Je passais la fenêtre en réfléchissant à ce qu'elle venait de me dire, mais cela m'énervait. Elle ne pouvait pas être plus claire ? Je ne peux pas cogiter sur des mystères, je suis juste ce que l'intuition, ou la réalité, me propose vraiment. Je n'ai pas peur de faire erreur, je n'ai pas peur de subir. Je ne suis pas pour autant téméraire, je suis juste réaliste. Parfois, les choses sont des sophismes. Attirer est une chose naturelle, ce n'est pas artificiel.
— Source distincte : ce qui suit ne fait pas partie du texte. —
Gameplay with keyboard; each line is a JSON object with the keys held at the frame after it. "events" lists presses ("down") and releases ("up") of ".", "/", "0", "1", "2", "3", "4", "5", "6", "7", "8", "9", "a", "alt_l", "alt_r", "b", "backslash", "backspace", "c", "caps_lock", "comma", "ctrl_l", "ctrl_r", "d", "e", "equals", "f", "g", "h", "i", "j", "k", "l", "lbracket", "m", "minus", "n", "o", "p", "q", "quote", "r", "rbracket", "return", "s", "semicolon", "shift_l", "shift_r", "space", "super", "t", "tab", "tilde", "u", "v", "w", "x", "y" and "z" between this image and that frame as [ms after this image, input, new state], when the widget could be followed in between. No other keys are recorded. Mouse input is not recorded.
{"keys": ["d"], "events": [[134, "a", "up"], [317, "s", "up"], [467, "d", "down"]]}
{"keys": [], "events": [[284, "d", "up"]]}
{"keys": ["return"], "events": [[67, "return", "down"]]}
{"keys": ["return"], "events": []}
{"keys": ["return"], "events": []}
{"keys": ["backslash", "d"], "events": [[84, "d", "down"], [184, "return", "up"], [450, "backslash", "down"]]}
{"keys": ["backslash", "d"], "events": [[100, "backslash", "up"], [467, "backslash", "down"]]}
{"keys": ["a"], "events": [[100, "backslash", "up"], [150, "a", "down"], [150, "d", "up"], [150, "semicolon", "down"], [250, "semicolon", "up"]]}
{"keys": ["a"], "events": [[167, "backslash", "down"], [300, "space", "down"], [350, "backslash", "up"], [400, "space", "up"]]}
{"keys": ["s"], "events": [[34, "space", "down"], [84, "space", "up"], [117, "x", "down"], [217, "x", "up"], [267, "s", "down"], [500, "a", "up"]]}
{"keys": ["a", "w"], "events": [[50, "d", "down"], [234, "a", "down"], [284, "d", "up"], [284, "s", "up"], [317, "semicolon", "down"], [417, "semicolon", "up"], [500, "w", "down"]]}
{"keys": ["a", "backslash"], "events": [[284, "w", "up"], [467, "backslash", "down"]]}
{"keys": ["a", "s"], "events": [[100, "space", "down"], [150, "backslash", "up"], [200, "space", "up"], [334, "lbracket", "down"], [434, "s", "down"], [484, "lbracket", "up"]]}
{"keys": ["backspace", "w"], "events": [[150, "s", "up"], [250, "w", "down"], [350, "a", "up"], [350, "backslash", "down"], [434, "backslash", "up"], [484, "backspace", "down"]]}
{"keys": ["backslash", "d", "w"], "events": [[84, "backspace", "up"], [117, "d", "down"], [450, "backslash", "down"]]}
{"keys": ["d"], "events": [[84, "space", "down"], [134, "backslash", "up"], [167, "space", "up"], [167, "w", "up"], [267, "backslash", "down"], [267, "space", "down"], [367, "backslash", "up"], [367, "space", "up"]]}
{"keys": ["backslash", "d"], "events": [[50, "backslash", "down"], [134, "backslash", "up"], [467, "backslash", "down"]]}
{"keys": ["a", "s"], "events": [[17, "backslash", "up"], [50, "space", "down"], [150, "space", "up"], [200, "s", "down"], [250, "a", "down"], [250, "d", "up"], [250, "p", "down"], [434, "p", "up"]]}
Même sans mon intuition, j'ai toujours de l'intuition. Ainsi je dissocie le naturel de l'artifice. Mais parfois non. Etait-ce une de ces fois là ? Qu'est ce que le scénario avait à offrir ? Je voyais alors la blonde me tendre un sachet de thé, en plein blizzard, tout en me dépassant pour me montrer la voie. Il ne manque qu'un thé à la misère pour paraitre un mystère, j'enfilais alors le sachet autour de mon poignet et j'avançais dans ce désert hostile mené par celle qui pouvait aussi bien être ma seule chance que toute ma malchance. Elle était mon sachet de thé.